To run an NGO professionally is as important as working for an excellent cause, states Deval Sanghavi. U.S.-returned Deval worked on this insight along with fellow investment banker Neera Nundy a good 14 years ago to carve out Dasra, a philanthropic investment model that instils a highly focussed professional order in the NGO sector, something new in India then.

“Dasra means ‘enlightened giving’ in Sanskrit. We set it up based on our theory of change,” says Mumbai-based Deval during a visit to New Delhi. “We believe that if philanthropists and social entrepreneurs are equipped with the knowledge, funding opportunities and people to make their work more strategic, then the social sector in India will be transformed dramatically. Non-profits and social businesses will be able to create far more impact and benefit the maximum number of people faster,” he states. To drive home his point, he highlights statistics, that there are 3.3.million non-profits in India today, “which is one non-profit for every 400 people”. However, “only 500 non-profits have a budget.”

Dasra, he states, “has several niche initiatives to help both philanthropists and social entrepreneurs at various levels in their journey towards bringing about social change.” He names some — the NGO portfolio services, Dasra Giving Circle and Indian Philanthropy Forum (to encourage a dialogue on giving and generate funds) and Dasra social-impact programs (to train social entrepreneurs).

“We usually concentrate on NGOs which get funding between Rs. 1-5 crores. It is not just to help them handle funds better but also to give them managerial and strategic support so that they reach the next level of excellence in the field. So our job is not a one hour conversation with an NGO but going hand in hand with it after learning from it as to where it wants to go,” he says. “It typically takes about 6 to 9 months of creative support.”

An important aspect of the model is connecting the right philanthropist with the right NGO. “There is no dearth of philanthropists and with two per cent of profits of corporate houses now mandatorily required to go to CSR initiatives, it is even better. But the pattern has been that funders donate the money to someone they know…even if they are not the top rate change makers in the field because they don’t want to be cheated,” points out Deval. He feels the potential of creating a culture of philanthropy is immense in India. “India today has 127,000 millionaires which is expected to double by 2015. But only 25 per cent of giving in India comes from individual/s whereas that is 75 per cent in the U.S.”
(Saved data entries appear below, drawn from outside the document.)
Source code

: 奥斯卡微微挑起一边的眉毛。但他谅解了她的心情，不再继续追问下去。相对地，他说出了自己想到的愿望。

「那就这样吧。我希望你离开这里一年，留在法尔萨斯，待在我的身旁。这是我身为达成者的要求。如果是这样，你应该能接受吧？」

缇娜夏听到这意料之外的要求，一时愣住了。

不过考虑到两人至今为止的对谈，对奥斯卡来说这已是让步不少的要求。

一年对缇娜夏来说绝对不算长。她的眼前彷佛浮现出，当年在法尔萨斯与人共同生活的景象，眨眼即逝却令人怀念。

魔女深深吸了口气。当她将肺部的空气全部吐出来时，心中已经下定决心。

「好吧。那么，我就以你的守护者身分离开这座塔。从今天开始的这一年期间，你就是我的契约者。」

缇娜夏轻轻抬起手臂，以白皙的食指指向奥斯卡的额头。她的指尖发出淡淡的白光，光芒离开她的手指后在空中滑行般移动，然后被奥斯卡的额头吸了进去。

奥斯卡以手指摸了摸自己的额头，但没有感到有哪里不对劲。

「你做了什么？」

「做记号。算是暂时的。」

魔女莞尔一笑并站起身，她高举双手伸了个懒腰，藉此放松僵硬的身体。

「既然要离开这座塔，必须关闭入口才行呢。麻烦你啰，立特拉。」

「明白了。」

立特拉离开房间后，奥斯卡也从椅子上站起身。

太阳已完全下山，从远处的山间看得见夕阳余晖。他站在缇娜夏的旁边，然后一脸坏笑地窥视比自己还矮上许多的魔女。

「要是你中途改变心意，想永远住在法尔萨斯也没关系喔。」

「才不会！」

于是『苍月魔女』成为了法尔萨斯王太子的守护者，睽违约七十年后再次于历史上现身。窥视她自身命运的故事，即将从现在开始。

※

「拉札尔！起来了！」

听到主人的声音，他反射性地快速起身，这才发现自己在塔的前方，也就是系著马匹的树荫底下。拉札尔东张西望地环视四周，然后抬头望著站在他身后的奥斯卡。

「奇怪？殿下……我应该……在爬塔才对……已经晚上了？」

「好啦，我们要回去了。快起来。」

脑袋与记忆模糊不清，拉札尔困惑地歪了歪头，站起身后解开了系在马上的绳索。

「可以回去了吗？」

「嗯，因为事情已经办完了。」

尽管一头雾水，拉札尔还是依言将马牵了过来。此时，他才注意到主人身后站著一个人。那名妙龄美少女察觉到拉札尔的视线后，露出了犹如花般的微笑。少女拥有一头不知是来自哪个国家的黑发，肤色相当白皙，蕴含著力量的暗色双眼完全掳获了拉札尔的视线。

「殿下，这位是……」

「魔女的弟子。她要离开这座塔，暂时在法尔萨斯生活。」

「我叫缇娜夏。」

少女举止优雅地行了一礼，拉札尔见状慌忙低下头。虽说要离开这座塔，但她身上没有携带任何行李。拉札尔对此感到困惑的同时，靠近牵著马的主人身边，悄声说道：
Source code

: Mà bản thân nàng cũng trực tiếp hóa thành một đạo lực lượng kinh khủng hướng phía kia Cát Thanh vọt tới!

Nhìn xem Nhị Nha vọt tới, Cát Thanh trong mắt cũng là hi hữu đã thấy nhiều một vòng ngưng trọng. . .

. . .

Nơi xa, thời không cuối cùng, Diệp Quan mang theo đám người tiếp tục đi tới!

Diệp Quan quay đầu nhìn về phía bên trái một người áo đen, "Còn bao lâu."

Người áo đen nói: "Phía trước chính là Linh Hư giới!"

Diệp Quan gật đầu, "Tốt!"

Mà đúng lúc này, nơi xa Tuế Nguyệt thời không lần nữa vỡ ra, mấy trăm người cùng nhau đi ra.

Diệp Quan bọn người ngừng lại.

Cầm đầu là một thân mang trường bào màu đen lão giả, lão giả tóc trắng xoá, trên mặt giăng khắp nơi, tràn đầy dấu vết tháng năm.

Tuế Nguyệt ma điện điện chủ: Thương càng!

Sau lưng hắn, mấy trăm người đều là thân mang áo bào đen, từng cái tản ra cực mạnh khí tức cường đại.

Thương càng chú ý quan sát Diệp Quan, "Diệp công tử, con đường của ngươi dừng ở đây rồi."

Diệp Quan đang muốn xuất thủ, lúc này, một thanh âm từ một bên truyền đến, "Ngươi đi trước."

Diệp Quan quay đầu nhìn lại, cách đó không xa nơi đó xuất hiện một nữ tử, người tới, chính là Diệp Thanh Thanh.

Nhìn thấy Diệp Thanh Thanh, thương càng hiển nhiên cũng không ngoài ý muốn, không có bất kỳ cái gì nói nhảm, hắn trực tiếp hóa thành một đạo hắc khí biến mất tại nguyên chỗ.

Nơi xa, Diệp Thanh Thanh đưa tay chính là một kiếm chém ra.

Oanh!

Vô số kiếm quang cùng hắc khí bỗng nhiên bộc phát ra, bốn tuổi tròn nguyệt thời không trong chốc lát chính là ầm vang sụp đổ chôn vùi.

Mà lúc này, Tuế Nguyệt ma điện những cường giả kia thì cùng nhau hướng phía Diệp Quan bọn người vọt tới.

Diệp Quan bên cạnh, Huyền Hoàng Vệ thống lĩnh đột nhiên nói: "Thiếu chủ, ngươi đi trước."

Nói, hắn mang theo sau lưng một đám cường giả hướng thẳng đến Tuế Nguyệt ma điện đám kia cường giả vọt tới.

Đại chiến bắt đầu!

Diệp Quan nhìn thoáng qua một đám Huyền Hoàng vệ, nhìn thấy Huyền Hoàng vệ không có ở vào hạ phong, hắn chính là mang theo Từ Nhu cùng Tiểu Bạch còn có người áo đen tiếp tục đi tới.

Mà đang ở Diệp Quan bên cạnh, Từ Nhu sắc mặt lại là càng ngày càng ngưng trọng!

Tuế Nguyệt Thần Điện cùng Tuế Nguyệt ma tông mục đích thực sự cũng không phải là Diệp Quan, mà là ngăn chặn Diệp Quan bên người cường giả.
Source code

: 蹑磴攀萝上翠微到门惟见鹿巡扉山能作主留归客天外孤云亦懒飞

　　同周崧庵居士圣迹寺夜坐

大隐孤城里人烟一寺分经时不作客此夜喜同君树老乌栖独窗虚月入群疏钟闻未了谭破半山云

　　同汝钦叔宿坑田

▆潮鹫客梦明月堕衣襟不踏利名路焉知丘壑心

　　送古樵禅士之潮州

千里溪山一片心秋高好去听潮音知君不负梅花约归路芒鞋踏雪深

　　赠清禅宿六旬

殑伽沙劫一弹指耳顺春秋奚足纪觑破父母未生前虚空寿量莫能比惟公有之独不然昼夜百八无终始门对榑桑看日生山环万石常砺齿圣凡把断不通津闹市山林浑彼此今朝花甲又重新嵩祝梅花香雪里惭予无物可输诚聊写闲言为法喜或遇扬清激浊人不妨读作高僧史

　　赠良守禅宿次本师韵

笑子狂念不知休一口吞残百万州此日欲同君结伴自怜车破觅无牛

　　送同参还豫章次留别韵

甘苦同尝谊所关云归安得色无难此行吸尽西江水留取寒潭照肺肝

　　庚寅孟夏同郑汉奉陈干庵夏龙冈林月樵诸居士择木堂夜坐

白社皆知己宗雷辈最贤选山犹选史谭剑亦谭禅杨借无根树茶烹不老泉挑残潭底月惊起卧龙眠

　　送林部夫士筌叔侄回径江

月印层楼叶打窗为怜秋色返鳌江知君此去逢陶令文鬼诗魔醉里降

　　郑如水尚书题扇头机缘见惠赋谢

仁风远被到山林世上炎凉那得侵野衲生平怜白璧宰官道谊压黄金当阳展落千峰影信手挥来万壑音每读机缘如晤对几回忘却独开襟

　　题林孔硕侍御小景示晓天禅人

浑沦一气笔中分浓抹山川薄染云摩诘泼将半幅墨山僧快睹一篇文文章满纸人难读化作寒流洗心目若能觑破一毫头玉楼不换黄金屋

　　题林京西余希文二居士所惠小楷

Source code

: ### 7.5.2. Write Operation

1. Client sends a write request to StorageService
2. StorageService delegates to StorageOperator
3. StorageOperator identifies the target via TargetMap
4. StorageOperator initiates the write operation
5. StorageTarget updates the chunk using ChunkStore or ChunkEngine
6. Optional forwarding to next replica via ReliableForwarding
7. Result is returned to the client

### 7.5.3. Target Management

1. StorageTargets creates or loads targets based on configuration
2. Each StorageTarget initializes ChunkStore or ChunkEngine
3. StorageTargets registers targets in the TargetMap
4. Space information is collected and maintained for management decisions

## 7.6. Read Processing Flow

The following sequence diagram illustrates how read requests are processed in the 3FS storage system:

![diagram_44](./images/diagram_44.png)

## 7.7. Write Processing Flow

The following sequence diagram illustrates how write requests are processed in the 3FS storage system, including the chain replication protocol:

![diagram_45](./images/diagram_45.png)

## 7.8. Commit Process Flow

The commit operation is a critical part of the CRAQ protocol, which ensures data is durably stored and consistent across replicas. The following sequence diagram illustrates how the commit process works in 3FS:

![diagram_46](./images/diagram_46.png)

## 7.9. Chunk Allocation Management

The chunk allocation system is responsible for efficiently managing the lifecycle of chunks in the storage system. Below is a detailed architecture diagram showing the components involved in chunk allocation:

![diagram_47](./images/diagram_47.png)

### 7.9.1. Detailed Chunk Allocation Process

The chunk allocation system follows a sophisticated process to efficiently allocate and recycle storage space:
So to create multiple stakeholders to accelerate social change in the country, Dasra — comprising a team of 40 now — collates comprehensive reports after researching various sectors and sub-sectors. It generates knowledge, maps and evaluates NGOs, their potential to bring about social change among other details. “So far, we have 14 such reports in different fields including one on NGOs that are using sports to draw out young people from the margins of society,” states Deval. “Last month, we launched such a report on generating livelihood for our craftsmen at a Fab India store in Mumbai. The report has reviewed 260 non-profits and identified 11 organisations with the potential to strengthen the livelihood sector. It is an important report considering we have 200 million artisans which is 20-25 per cent of the population,” he says. A similar report on anti-sex trafficking is underway, he adds.